Spiced Red Lentil Soup

This is my gold standard red lentil soup, one of our favorite soups to enjoy in the cold weather. Last year I tried another one, Egyptian Red Lentil Soup— also delicious! I will have to return to that one next time.

We ate the soup with a dollop of Greek yogurt and naan on the side.  I doubled the recipe to freeze leftovers for Thanksgiving Day lunch. This recipe was adapted from Martha Stewart Living. It’s quick and wonderful. GREAT!
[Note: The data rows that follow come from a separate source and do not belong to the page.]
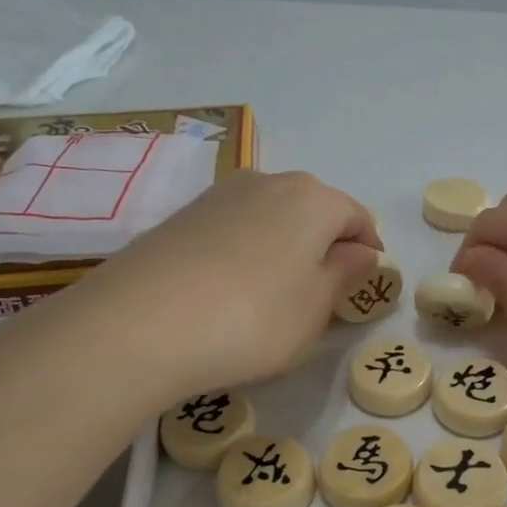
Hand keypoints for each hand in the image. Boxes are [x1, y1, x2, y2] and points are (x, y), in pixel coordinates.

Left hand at [82, 169, 379, 398]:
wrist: (138, 324)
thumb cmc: (253, 317)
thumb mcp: (316, 307)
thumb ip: (345, 274)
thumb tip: (359, 252)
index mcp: (313, 199)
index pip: (357, 218)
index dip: (368, 250)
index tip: (366, 283)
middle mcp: (268, 182)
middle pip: (313, 211)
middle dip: (325, 245)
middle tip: (322, 292)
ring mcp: (219, 195)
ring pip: (271, 217)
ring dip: (283, 248)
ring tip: (274, 294)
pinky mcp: (181, 216)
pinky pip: (233, 230)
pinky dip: (246, 252)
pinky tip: (231, 290)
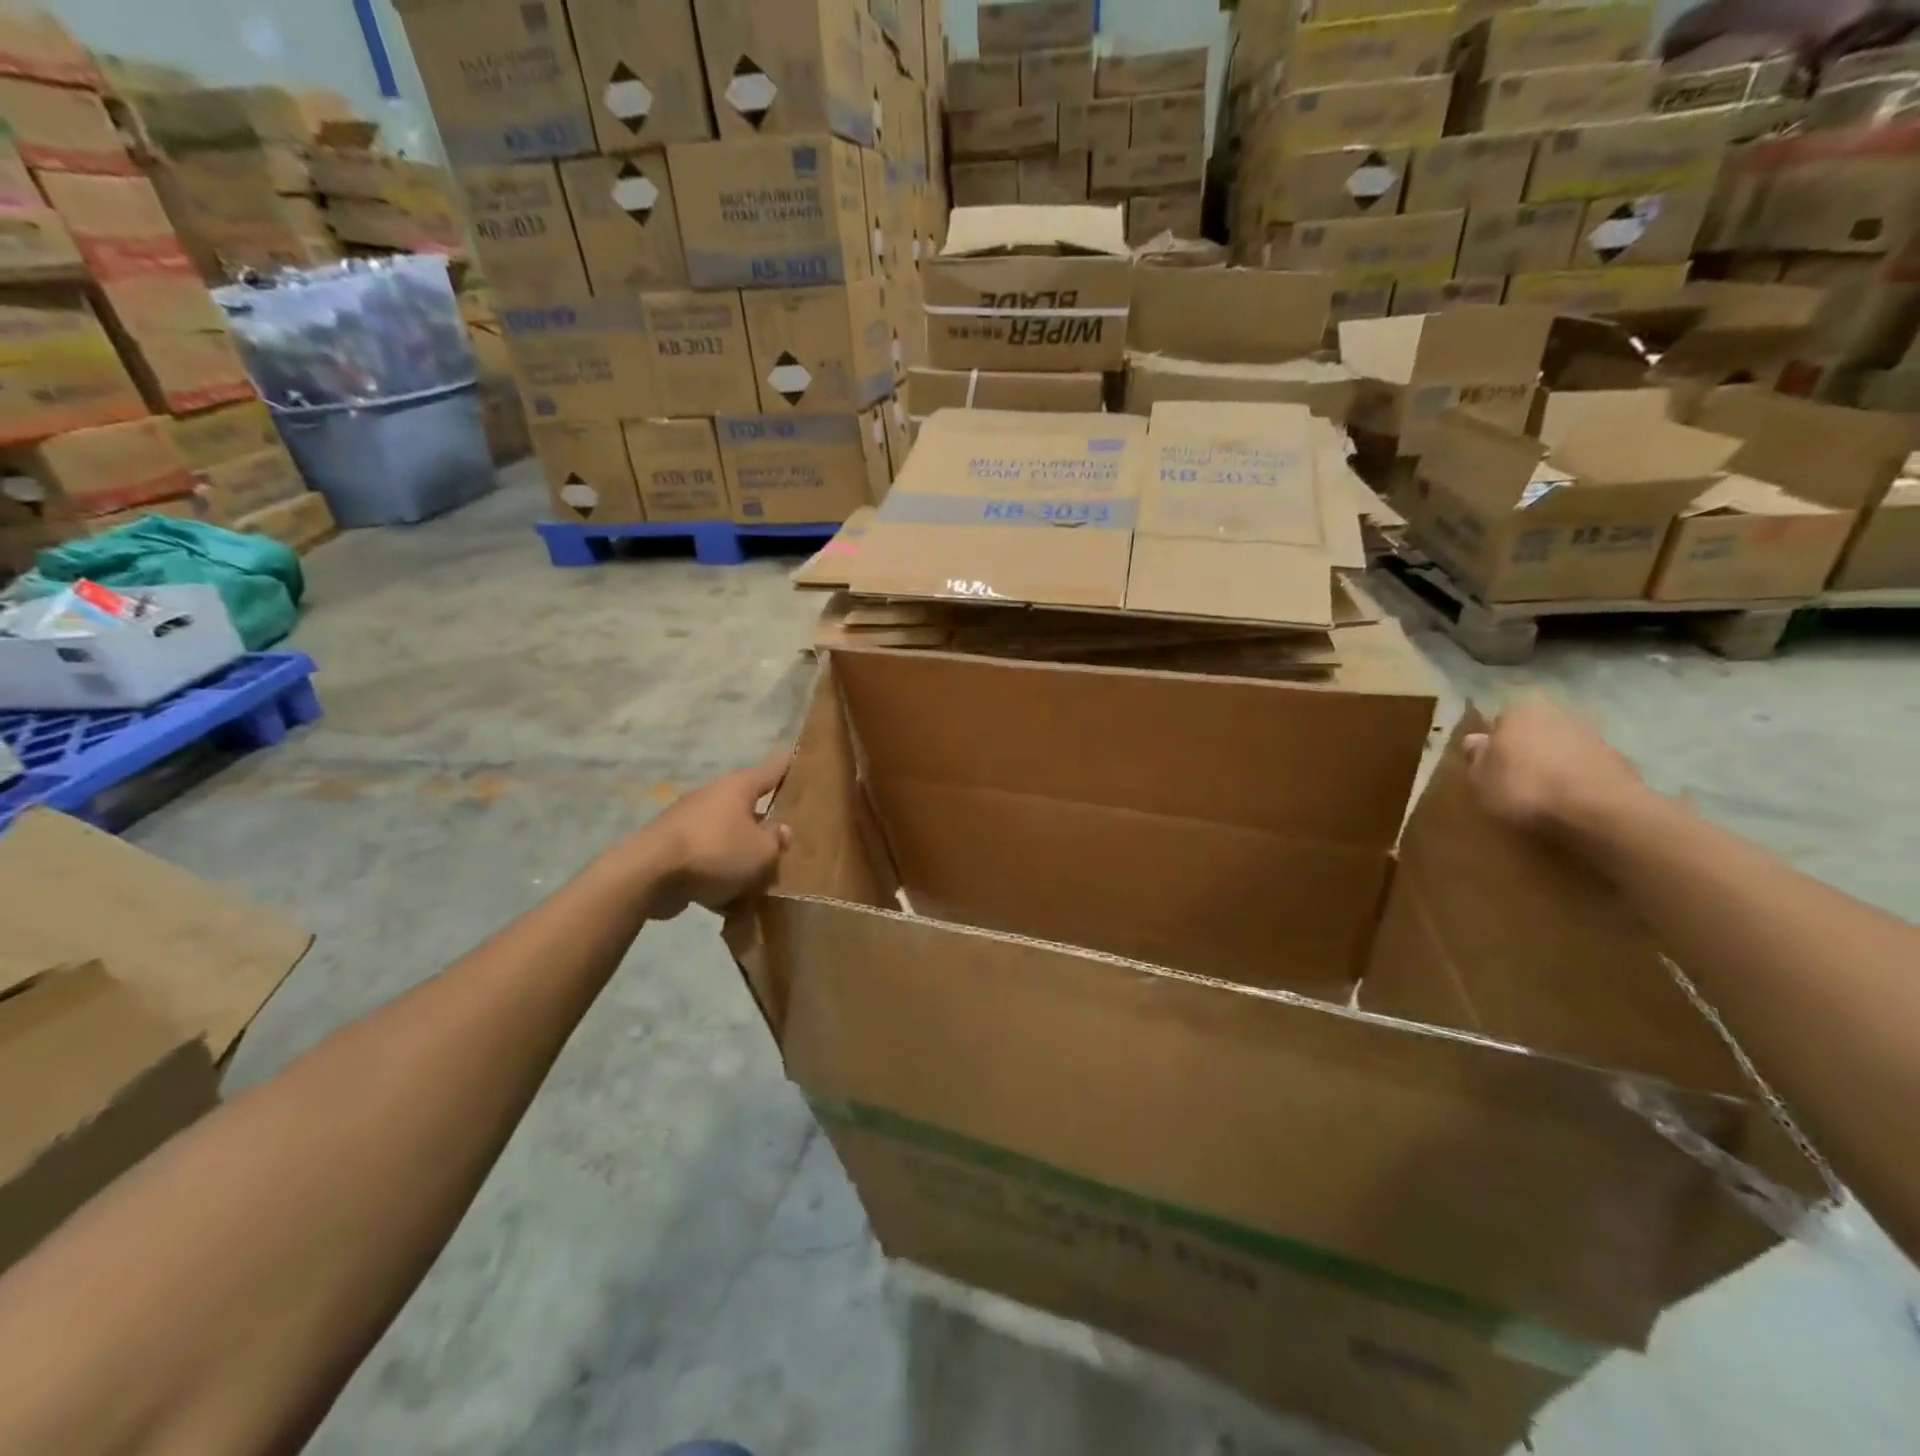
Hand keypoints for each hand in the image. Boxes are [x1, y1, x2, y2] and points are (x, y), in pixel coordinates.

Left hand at [639, 753, 791, 918]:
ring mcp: (688, 822)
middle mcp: (713, 797)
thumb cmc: (716, 851)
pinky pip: (705, 860)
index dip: (790, 765)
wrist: (648, 875)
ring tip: (760, 880)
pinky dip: (718, 875)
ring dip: (740, 854)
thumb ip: (776, 840)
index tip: (802, 757)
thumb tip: (780, 830)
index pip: (773, 769)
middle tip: (786, 841)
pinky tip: (729, 901)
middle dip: (765, 824)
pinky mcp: (670, 849)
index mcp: (738, 787)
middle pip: (747, 807)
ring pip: (726, 836)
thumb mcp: (761, 851)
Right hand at [1461, 695, 1646, 836]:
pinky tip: (1569, 800)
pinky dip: (1578, 778)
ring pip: (1563, 746)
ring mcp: (1594, 736)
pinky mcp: (1620, 761)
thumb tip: (1475, 740)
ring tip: (1543, 792)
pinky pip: (1586, 766)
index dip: (1496, 737)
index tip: (1491, 759)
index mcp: (1521, 710)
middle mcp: (1559, 713)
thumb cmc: (1525, 788)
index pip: (1502, 716)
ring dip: (1554, 762)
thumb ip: (1476, 756)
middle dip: (1527, 746)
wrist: (1599, 812)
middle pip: (1535, 729)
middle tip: (1515, 774)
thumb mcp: (1480, 777)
  • 1 tablespoon olive oil
  • 1 Spanish onion, cut into 1/2-inch dice
  • 4 garlic cloves, minced
  • 3 tablespoons minced fresh ginger (3-inch piece)
  • 1 teaspoon ground cumin
  • 1/2 teaspoon curry powder (I used hot curry)
  • 2 plum tomatoes, cut into 1/2-inch dice
  • 2 cups red lentils, picked over and rinsed
  • 4 cups homemade or low-sodium chicken or vegetable stock
  • 4 cups water
  • 1 dried bay leaf
  • 1 teaspoon coarse salt
  • freshly ground black pepper
  • juice of 1 lemon
  • 1/2 cup fat-free Greek yogurt, for serving
  • naan, for serving, optional
  1. In a large, heavy-bottom pot, heat oil over medium-high heat. Add onion, garlic, ginger, cumin, and curry powder; cook, scraping any browned bits from bottom of pot with a wooden spoon, until onion is soft and light golden, about 10 minutes. Reduce heat to medium, and add tomatoes. Cook about 5 minutes.
  2. Stir lentils, chicken stock, the water, and bay leaf into pot; raise heat to medium-high, and bring to a simmer. Reduce heat to low; cook, stirring occasionally, until lentils are tender, about 30 minutes. Add salt; season with pepper. Remove from heat. Let stand about 10 minutes.
  3. Remove bay leaf from pot, and discard. Using an immersion or regular blender (working in batches so as not to fill jar more than halfway), puree soup until completely smooth. Add freshly squeezed lemon juice. Return soup to low heat until warmed through. Divide soup among six serving bowls; top each bowl with about 1 to 2 tablespoons of yogurt. Serve with warm naan on the side.